Les premiers signes de notre propre cataclysme nous vinrent du Soleil. Il fallut attendre que les flamboiements solaires apparurent aux instruments, malgré l'aveuglement cosmique, pour observer l'impact de l'accélération de l'expansion de l'Univers dans notre banlieue galactique. Notre soleil et notre planète étaient directement menacés d'anéantissement. Les sursauts de l'étoile projetaient vers notre monde des gerbes de radiations gigantesques. Les orages géomagnétiques devinrent légion, provoquant des aurores polaires aux couleurs flamboyantes et lancinantes de beauté. Les feux du Soleil et de l'abîme aveuglaient les regards intrépides. Aussi loin que les indomptables scrutaient, ils ne débusquaient qu'éblouissement, nébuleuses embrasées, étendues interstellaires bouillonnantes et nuées tourmentées. Les couleurs de l'enfer flottaient dans le ciel des régions polaires. De tous côtés, ces aurores boréales et australes recouvraient des territoires de plus en plus étendus, plus nombreuses chaque jour, jetant le voile du mystère et son lot de prédictions. Pour les plus mystiques, la teinte dominante de la robe polaire présageait du devenir de la région qu'elle ombrait. Sans doute se forçaient-ils à croire que l'Apocalypse n'avait pas déjà annoncé la couleur ?
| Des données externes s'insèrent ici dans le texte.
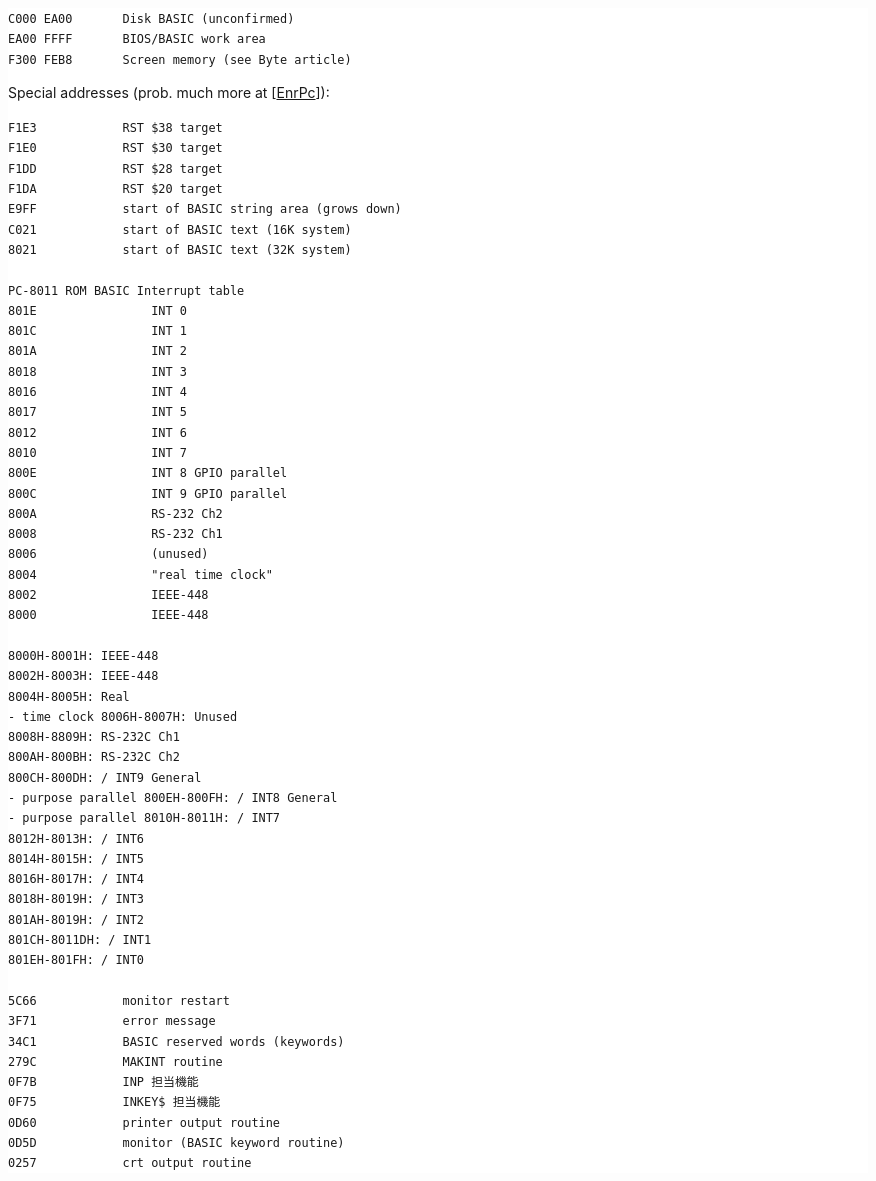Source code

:     C000 EA00       Disk BASIC (unconfirmed)
    EA00 FFFF       BIOS/BASIC work area
    F300 FEB8       Screen memory (see Byte article)

Special addresses (prob. much more at [[EnrPc]]):

    F1E3            RST $38 target
    F1E0            RST $30 target
    F1DD            RST $28 target
    F1DA            RST $20 target
    E9FF            start of BASIC string area (grows down)
    C021            start of BASIC text (16K system)
    8021            start of BASIC text (32K system)

    PC-8011 ROM BASIC Interrupt table
    801E                INT 0
    801C                INT 1
    801A                INT 2
    8018                INT 3
    8016                INT 4
    8017                INT 5
    8012                INT 6
    8010                INT 7
    800E                INT 8 GPIO parallel
    800C                INT 9 GPIO parallel
    800A                RS-232 Ch2
    8008                RS-232 Ch1
    8006                (unused)
    8004                "real time clock"
    8002                IEEE-448
    8000                IEEE-448

    8000H-8001H: IEEE-448
    8002H-8003H: IEEE-448
    8004H-8005H: Real
    - time clock 8006H-8007H: Unused
    8008H-8809H: RS-232C Ch1　
    800AH-800BH: RS-232C Ch2　
    800CH-800DH: / INT9 General
    - purpose parallel 800EH-800FH: / INT8 General
    - purpose parallel 8010H-8011H: / INT7
    8012H-8013H: / INT6
    8014H-8015H: / INT5
    8016H-8017H: / INT4
    8018H-8019H: / INT3
    801AH-8019H: / INT2
    801CH-8011DH: / INT1
    801EH-801FH: / INT0

    5C66            monitor restart
    3F71            error message
    34C1            BASIC reserved words (keywords)
    279C            MAKINT routine
    0F7B            INP 担当機能
    0F75            INKEY$ 担当機能
    0D60            printer output routine
    0D5D            monitor (BASIC keyword routine)
    0257            crt output routine


[PC-8101B]: https://archive.org/details/pc-8001b-micro-computer-users-manual-nec-en-1981
[PC-8102B]: https://archive.org/details/pc-8001b-n-basic-reference-manual-nec-en-1981
[PC-8105B]: https://archive.org/details/pc-8031b-32b-mini-disk-unit-reference-manual-nec-en
[80s_john]: https://vintagecomputers.sdfeu.org/nec/index.html
[Enr11]: http://cmpslv2.starfree.jp/Pc80/Pc8011.htm
[Enr12]: http://cmpslv2.starfree.jp/Pc80/Pc8012.htm
[Enr31]: http://cmpslv2.starfree.jp/Pc80/Pc80s31.htm
[Enr81]: http://cmpslv2.starfree.jp/Pc80/Pc80pcg.htm
[EnrPc]: http://cmpslv2.starfree.jp/Pc80/EnrPc.htm
[EnrPc_old]: http://www43.tok2.com/home/cmpslv/Pc80/EnrPc.htm
[asahi]: https://archive.org/details/PC8001600100160011982
[byte]: https://tech-insider.org/personal-computers/research/acrobat/8101.pdf
[er]: https://electrelic.com/
[expgig]: https://expertgig.jp/2021/02/22/pc-8001でマシン語-vramアドレス取得のテストコード/
[hb68]: https://archive.org/stream/PC8001600100160011982#page/n5/mode/1up
[kuni]: https://kuninet.org/
[rcp80]: https://retrocomputerpeople.web.fc2.com/machines/nec/8001/
[rcp80mn]: https://retrocomputerpeople.web.fc2.com/machines/nec/8001/mdl80.html
[rcp80spc]: https://retrocomputerpeople.web.fc2.com/machines/nec/8001/spc80.html
[rcp88io]: https://retrocomputerpeople.web.fc2.com/machines/nec/8801/io_map88.html
[retropc.net/404]: http://www.retropc.net/mm/archives/404
[rom]: https://ia902908.us.archive.org/view_archive.php?archive=/33/items/NEC_PC_8001_TOSEC_2012_04_23/NEC_PC_8001_TOSEC_2012_04_23.zip
[sb8001]: https://www.starbrother.net/pc-8001-nec-2/
[sbeach.seesaa.net]: http://sbeach.seesaa.net/
[vcf 36037]: https://forum.vcfed.org/index.php?threads/searching-for-nec-pc-8001a-software-hardware.36037
[PC-8881]: https://electrelic.com/electrelic/node/208
[m2um.38]: https://archive.org/details/PC8001mk-II-users-manual/page/n37/mode/1up
[IO8410p238]: https://archive.org/details/Io198410/page/n238/mode/1up?view=theater
[PC-8001_SD]: https://github.com/yanataka60/PC-8001_SD
[def_int]: https://web.archive.org/web/20191127114212/blogs.yahoo.co.jp/def_int/34113679.html
[er519]: https://electrelic.com/electrelic/node/519
[er78]: https://electrelic.com/electrelic/node/78
[hkjunk0]: https://hkjunk0.com/computer/hardware-and-maintenance/pc8001-rgb-output.html
[kenko858]: http://kenko858.blog.fc2.com/blog-entry-4.html
[ls-pc88cv]: https://www.leadedsolder.com/2018/09/24/pc88-colour-video.html
[nr-drgb]: http://tulip-house.ddo.jp/DIGITAL/DIGITAL_RGB_COMPONENT/
[oh-d8]: https://www14.big.or.jp/~nijiyume/hard/jyoho/connect/d8.htm
[pc6001]: https://archive.org/details/PC6001mkII
[sb-rgb11]: http://sbeach.seesaa.net/article/450572908.html
[sb-rgb13]: http://sbeach.seesaa.net/article/450981469.html
[we-pc8000]: https://en.wikipedia.org/wiki/PC-8000_series
[wj-pc8000]: https://ja.wikipedia.org/wiki/PC-8000シリーズ
[x1/rgb21]: http://www.retropc.net/mm/x1/rgb21/index.html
La Terre serait directement affectée tôt ou tard par ce grand bouleversement interplanétaire, interstellaire, intergalactique... s'il fallait lister les échelles astronomiques de l'Univers selon tous ses adjectifs. Ce qui dépassait l'entendement humain, d'une puissance avec laquelle l'Homme ne saurait en rien rivaliser, même en pensée, atteindrait prochainement notre cocon, sans rien en laisser, pas même le spectacle de l'apocalypse. Pourtant, cette dernière se fit attendre et prolongea les préliminaires.